Access to private-yet-accurate patterns of attributes characterizing victim-perpetrator relationships allows stakeholders to advance the understanding of risk factors for vulnerability and carry out effective counter-trafficking interventions, all while keeping the victims’ identities private.

“The new dataset represents the first global collection of case data linking the profiles of trafficking victims and perpetrators ever made available to the public, while enabling strong privacy guarantees. It provides critical information to better assist survivors and prosecute offenders.” – Claire Galez-Davis, Data Scientist at IOM’s Protection Division.

An intuitive new interface and public utility web application

Solving problems at a global scale requires tools that make safe data sharing accessible wherever there is a need and in a way that is understandable by all stakeholders. The team wanted to construct an intuitive interface to help develop a shared evidence base and motivate collective action by the anti-trafficking community. They also wanted to ensure that the solution was available to anyone with a need to share sensitive data safely and responsibly. The new user interface developed through this work is now available as a public utility web application in which private data aggregation and synthesis are performed locally in the web browser, with no data ever leaving the user’s machine.

“I find the locally run web application incredibly interactive and intuitive. It is a lot easier for me to explain the data generation process and teach others to use the new web interface. As the data is processed locally in our computers, I don’t need to worry about data leaks.” – Lorraine Wong, Research Officer at IOM’s Protection Division.

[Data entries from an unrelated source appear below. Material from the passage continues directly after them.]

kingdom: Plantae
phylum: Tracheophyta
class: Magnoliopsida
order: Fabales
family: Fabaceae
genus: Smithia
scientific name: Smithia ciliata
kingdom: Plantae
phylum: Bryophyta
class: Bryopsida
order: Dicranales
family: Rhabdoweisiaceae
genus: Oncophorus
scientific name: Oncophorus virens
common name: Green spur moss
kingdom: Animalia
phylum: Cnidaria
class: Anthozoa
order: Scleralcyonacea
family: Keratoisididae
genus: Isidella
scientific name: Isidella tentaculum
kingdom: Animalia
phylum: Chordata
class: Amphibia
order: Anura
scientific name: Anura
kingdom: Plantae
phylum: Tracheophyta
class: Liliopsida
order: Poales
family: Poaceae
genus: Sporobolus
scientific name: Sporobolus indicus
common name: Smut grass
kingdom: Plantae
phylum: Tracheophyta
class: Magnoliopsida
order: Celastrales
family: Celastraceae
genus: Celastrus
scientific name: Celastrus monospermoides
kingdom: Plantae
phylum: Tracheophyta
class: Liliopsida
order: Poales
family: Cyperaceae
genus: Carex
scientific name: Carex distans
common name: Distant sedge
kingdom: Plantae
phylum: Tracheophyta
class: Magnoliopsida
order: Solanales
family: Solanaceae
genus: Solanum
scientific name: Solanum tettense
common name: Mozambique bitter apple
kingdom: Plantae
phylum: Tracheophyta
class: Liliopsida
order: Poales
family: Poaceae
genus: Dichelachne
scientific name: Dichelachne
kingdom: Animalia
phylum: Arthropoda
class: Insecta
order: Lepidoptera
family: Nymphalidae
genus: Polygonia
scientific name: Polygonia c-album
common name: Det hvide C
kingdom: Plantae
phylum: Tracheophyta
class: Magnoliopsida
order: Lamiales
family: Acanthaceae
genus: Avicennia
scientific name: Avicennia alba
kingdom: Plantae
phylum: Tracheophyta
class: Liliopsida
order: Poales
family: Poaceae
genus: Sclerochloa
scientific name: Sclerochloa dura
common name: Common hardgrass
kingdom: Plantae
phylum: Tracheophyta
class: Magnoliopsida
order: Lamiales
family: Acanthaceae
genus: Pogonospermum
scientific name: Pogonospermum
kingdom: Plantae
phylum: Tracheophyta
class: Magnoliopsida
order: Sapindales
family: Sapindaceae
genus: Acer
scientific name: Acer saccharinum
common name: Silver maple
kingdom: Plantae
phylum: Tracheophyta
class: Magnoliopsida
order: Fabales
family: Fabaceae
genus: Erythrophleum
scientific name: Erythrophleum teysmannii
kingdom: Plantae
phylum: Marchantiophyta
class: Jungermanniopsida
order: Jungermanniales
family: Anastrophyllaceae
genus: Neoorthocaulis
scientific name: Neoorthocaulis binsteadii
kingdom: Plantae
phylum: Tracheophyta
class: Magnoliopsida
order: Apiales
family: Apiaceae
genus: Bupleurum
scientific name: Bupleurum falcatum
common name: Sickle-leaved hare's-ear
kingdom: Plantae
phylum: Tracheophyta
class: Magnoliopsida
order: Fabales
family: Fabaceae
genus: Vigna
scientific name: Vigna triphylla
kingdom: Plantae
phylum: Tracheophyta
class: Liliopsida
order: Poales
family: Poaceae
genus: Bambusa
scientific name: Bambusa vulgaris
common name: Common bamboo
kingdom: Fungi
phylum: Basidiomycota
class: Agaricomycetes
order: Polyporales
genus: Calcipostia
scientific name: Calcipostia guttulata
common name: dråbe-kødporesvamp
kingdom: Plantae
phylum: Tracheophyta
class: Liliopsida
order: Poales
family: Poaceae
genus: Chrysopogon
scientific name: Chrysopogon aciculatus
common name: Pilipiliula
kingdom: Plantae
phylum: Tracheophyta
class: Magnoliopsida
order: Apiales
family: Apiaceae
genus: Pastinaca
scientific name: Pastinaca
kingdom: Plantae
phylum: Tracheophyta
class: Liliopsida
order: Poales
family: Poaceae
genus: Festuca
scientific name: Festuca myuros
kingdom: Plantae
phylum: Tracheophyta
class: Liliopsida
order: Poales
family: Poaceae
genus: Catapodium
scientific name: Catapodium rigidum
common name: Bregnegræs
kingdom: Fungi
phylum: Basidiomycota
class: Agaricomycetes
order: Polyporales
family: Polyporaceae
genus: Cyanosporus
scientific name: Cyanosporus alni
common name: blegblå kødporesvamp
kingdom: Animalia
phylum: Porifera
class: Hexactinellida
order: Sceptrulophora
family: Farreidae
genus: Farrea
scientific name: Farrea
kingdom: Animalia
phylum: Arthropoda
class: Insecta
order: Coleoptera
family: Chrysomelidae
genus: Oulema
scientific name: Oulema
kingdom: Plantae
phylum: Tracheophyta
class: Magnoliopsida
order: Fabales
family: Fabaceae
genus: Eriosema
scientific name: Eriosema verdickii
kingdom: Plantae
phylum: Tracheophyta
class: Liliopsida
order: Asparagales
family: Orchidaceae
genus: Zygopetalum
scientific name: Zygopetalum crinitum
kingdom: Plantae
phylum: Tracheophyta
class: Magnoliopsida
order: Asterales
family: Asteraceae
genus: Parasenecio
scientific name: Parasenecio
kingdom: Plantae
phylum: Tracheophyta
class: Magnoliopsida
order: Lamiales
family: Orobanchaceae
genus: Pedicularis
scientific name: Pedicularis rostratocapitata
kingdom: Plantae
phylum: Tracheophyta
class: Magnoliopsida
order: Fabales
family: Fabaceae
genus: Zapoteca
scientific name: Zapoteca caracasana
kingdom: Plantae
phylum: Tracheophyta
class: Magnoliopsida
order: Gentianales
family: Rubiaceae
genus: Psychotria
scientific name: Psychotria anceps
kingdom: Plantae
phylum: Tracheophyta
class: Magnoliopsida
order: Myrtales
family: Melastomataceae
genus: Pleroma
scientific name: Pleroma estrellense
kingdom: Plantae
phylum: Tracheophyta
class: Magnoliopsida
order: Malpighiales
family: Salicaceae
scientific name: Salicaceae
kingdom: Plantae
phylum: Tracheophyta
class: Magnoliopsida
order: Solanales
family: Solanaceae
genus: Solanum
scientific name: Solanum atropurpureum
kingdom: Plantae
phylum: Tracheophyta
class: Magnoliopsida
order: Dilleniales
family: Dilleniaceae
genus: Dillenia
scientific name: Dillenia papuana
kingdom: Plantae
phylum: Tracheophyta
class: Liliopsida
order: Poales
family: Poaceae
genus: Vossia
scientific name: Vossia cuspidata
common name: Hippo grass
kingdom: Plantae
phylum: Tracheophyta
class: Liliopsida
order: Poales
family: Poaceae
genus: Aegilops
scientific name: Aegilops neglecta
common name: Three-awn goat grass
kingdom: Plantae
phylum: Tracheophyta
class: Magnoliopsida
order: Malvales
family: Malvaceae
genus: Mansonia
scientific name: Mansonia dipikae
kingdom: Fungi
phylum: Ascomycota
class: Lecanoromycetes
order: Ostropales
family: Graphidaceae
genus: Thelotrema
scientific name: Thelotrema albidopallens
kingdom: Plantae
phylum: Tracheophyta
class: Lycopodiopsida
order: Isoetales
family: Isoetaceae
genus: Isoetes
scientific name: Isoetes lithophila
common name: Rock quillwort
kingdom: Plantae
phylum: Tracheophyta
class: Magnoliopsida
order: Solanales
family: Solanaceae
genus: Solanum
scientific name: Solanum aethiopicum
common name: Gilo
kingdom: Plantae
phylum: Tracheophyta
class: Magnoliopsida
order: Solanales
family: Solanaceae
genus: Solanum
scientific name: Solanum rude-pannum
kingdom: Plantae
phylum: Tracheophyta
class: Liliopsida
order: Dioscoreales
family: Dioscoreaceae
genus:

What’s next for the IOM and Microsoft collaboration

Microsoft and IOM have made the solution publicly accessible for other organizations, including central government agencies. It can be used by any stakeholder who wants to collect and publish sensitive data while protecting individual privacy.

Through workshops and guidance on how to produce high-quality administrative data, the organizations plan to share evidence on exploitation and abuse to support Member States, other UN agencies, and counter-trafficking organizations around the world. This kind of administrative data is a key source of information providing baseline statistics that can be used to understand patterns, risk factors, trends, and modus operandi that are critical for policy response formulation.

For example, IOM has been collaborating with the UN Office on Drugs and Crime (UNODC) to establish international standards and guidance to support governments in producing high-quality administrative data. It has also been collaborating with the UN International Labour Organization (ILO) to index policy-oriented research on trafficking in a bibliography. Finally, IOM is producing an online course, including a module that includes guidance on synthetic data, to encourage safe data sharing from governments and frontline counter-trafficking agencies.

“Being able to publish more data than we have done in the past, and in an even safer way, is a great achievement,” explained Phineas Jasi, Data Management and Research Specialist at IOM’s Protection Division. He added that “The aim is for these data to inform the evidence base on human trafficking, which in turns helps devise efficient and targeted counter-trafficking policies and achieve good migration governance.”

Translating data into evidence is the goal of the related ShowWhy application from the same Microsoft research team, which guides domain experts through the end-to-end process of developing causal evidence from observational data. Just like Synthetic Data Showcase, it makes advanced data science capabilities accessible to domain experts through a suite of interactive, no-code user interfaces.

“Driving a coordinated global response against human trafficking requires removing traditional barriers to both data access and data analysis,” said Darren Edge, Director at Microsoft Research. “With our Synthetic Data Showcase and ShowWhy applications, we are aiming to empower domain experts to develop causal evidence for themselves, from sensitive data that couldn’t otherwise be shared, and use this to inform collective action with a precision and scale that couldn’t otherwise be imagined.”